- PAGE EXTRACT:
>>>>>

Adobe patches important flaw in LiveCycle Data Services

19.08.2015
Adobe Systems released a security patch for LiveCycle Data Services, a development tool used by businesses to synchronize data between back-end servers and rich Internet applications built with Adobe Flex or AIR.

The hotfix is available for LiveCycle Data Services 3.0.0, 4.5.1, 4.6.2 and 4.7.0 and addresses a vulnerability that could lead to information disclosure.

The flaw is tracked as CVE-2015-3269 in the Common Vulnerabilities and Exposures database and is rated important by Adobe.

The issue is associated with parsing crafted XML entities and falls into a class of vulnerabilities known as XML External Entity (XXE).

According to OWASP, a non-profit organization that produces guidelines for preventing Web flaws, XXE vulnerabilities occur when an application parses XML input that contains a reference to an external entity.

<<<<<

- Stored items:
>>>>>

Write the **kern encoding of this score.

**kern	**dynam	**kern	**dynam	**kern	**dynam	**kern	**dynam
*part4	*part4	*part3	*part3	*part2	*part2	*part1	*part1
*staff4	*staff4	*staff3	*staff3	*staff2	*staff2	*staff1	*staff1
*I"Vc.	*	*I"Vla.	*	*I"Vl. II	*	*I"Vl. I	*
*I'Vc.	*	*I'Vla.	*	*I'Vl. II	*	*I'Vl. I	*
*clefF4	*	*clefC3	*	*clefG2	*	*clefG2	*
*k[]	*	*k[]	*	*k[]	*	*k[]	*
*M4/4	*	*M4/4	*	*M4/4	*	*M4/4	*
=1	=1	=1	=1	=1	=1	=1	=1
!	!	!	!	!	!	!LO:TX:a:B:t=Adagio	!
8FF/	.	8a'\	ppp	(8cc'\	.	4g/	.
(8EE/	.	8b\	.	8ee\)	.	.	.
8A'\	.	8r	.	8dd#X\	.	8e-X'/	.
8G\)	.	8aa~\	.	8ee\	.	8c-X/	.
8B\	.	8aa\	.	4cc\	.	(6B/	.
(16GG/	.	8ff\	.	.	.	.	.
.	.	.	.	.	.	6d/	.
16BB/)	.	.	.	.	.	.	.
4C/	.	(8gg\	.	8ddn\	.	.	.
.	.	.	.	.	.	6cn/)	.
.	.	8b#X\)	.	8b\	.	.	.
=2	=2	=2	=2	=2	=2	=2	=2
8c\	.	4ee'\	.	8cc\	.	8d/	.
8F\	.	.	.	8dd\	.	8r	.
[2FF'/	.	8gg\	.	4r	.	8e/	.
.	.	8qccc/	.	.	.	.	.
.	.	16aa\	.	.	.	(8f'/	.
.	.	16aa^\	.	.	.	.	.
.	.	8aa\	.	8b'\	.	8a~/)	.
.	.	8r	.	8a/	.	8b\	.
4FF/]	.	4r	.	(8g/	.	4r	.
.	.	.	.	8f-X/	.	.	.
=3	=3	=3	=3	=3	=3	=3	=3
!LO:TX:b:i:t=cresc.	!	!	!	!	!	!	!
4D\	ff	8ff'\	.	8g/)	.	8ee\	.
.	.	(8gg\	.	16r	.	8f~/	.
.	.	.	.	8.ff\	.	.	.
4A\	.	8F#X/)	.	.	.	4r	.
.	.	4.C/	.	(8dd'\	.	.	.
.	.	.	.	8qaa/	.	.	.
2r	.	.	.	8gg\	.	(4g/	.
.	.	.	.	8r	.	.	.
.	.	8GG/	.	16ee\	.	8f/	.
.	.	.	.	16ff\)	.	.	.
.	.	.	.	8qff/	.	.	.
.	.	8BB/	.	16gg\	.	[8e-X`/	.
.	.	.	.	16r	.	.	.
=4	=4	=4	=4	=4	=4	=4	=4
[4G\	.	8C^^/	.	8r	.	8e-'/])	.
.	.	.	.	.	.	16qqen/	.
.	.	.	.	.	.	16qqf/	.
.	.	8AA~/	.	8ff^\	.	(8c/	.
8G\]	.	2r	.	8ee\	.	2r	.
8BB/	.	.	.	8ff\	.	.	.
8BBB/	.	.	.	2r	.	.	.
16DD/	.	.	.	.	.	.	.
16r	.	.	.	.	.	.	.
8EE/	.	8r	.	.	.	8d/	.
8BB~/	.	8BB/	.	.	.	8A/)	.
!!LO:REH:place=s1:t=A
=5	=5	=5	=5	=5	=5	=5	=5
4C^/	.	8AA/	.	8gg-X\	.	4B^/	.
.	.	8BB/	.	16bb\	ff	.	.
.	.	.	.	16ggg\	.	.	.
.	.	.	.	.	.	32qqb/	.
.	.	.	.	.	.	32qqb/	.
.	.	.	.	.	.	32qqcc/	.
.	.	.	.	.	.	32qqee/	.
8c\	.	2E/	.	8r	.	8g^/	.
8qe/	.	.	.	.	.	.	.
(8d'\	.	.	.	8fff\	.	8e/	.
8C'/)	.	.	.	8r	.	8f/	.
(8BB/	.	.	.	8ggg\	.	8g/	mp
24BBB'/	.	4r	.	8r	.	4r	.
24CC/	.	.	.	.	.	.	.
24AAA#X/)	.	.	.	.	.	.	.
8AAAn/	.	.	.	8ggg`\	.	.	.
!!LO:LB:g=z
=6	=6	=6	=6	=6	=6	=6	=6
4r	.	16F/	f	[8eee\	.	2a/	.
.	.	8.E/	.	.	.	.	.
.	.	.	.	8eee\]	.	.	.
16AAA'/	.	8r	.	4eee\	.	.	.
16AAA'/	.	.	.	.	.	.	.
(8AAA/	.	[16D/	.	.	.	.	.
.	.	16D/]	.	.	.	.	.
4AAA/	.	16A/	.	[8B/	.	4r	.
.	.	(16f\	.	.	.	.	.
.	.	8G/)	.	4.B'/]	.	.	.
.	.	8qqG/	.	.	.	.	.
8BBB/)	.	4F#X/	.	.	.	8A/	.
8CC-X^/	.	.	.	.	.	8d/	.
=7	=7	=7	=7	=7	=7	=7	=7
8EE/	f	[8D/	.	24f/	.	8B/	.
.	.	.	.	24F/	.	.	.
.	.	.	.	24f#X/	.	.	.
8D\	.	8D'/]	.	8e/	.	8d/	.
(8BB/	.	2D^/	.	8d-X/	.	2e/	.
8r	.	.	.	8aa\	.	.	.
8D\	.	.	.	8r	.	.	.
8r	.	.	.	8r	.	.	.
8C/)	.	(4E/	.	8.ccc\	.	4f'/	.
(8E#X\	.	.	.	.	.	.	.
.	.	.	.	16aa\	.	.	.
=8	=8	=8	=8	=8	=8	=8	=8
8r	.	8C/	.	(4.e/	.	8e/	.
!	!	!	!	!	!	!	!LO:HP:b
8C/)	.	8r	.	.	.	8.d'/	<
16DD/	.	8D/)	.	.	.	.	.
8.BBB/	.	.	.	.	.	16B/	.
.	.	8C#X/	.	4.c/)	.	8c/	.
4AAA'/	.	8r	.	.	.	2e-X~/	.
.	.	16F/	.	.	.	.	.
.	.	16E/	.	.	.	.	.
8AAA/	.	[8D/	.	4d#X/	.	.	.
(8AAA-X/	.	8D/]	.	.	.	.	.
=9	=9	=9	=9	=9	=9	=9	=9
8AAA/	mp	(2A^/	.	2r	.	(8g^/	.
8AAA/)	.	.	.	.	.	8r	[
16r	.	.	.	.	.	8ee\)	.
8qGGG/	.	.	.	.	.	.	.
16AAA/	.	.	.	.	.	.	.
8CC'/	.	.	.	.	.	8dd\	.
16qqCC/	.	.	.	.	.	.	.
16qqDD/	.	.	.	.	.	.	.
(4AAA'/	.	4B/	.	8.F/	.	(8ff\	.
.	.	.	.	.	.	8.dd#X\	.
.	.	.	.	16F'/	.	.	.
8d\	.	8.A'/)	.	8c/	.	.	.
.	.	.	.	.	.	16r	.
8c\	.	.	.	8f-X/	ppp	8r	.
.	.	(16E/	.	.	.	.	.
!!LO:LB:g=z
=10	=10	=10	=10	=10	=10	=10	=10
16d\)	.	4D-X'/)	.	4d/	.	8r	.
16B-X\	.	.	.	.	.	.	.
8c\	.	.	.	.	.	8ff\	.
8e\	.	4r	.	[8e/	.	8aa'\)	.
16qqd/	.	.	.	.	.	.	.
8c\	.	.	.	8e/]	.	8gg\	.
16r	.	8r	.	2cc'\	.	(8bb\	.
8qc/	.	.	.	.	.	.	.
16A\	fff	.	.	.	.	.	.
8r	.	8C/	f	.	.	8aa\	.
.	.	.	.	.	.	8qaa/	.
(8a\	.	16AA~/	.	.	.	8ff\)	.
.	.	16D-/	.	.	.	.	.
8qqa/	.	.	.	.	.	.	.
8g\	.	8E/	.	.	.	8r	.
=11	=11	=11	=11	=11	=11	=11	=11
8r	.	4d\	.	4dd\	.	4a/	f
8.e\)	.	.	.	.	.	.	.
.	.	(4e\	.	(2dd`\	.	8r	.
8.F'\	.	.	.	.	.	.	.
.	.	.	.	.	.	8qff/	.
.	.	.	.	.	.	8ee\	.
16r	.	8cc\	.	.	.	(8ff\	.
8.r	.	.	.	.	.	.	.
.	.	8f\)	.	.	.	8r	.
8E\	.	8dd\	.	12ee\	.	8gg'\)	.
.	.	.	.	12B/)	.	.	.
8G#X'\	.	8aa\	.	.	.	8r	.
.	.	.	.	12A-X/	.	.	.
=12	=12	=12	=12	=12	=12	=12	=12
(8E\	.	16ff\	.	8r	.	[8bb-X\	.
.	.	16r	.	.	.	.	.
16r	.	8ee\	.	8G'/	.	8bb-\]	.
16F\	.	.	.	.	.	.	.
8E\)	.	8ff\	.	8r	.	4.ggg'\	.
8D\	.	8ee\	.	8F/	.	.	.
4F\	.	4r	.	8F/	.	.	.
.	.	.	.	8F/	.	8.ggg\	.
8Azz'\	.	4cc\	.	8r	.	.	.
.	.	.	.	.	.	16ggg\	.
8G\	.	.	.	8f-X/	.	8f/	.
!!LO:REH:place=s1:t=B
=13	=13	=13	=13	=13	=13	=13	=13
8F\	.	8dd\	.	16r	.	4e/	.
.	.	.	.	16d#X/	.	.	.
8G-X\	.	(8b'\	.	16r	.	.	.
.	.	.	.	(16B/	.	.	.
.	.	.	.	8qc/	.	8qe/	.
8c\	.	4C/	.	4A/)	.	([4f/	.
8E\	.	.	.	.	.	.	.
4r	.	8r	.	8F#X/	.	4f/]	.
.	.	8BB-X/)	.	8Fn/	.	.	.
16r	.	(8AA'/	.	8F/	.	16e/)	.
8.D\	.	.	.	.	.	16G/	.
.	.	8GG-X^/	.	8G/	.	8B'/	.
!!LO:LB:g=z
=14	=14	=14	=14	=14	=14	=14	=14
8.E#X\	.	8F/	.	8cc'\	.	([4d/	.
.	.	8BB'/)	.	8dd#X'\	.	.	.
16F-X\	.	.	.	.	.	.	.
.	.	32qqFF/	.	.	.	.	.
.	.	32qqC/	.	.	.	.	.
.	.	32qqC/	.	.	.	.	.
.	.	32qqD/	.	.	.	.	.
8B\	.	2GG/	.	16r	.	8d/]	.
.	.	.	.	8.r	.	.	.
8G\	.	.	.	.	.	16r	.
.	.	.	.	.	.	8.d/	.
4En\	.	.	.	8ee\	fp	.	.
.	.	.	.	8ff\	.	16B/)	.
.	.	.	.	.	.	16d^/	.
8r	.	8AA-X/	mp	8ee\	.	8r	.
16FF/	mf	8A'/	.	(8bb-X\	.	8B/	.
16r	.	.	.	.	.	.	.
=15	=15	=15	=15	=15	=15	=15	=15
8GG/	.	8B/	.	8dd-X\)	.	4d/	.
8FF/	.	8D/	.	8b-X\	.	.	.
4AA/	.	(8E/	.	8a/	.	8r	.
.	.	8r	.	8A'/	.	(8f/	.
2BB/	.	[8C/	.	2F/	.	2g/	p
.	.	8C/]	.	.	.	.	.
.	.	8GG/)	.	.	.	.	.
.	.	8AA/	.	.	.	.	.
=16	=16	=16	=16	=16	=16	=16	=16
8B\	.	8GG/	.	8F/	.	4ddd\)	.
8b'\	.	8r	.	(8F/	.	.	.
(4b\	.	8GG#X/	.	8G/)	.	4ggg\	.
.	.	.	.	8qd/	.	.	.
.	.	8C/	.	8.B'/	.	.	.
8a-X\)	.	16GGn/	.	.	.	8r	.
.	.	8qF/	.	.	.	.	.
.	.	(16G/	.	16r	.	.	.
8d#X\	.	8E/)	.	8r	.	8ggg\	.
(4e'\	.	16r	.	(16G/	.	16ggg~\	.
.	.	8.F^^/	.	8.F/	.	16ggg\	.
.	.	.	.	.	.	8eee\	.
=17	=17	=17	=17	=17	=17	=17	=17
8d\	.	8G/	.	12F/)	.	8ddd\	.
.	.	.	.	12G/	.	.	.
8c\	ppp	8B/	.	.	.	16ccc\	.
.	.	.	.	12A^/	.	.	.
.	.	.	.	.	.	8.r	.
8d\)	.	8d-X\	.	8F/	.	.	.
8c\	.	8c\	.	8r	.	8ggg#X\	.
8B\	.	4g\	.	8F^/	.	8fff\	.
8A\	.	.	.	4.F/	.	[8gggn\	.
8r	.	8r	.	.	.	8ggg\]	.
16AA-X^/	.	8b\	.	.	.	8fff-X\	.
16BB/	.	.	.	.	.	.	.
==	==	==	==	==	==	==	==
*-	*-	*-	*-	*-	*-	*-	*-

<<<<<

- REQUIREMENT A:
According to the LiveCycle Data Services article, what identifier tracks the flaw in the Common Vulnerabilities and Exposures database?
- REQUIREMENT B:
Carry the LiveCycle Data Services article forward from its last sentence.
None of the rows are required for this work.

- RESULT A:
CVE-2015-3269

- RESULT B:
The attack can be used to read sensitive files from a server, scan internal ports, access the server's local network and more. The impact depends on the type of extracted data. In some cases, such information could allow a hacker to plan or execute a more sophisticated attack.

Adobe has also published a support article with detailed information on applying the patch to an affected LiveCycle Data Services application. The steps involve replacing a file called flex-messaging-core.jar and turning the allow-xml-external-entity-expansion option to false in the configuration file.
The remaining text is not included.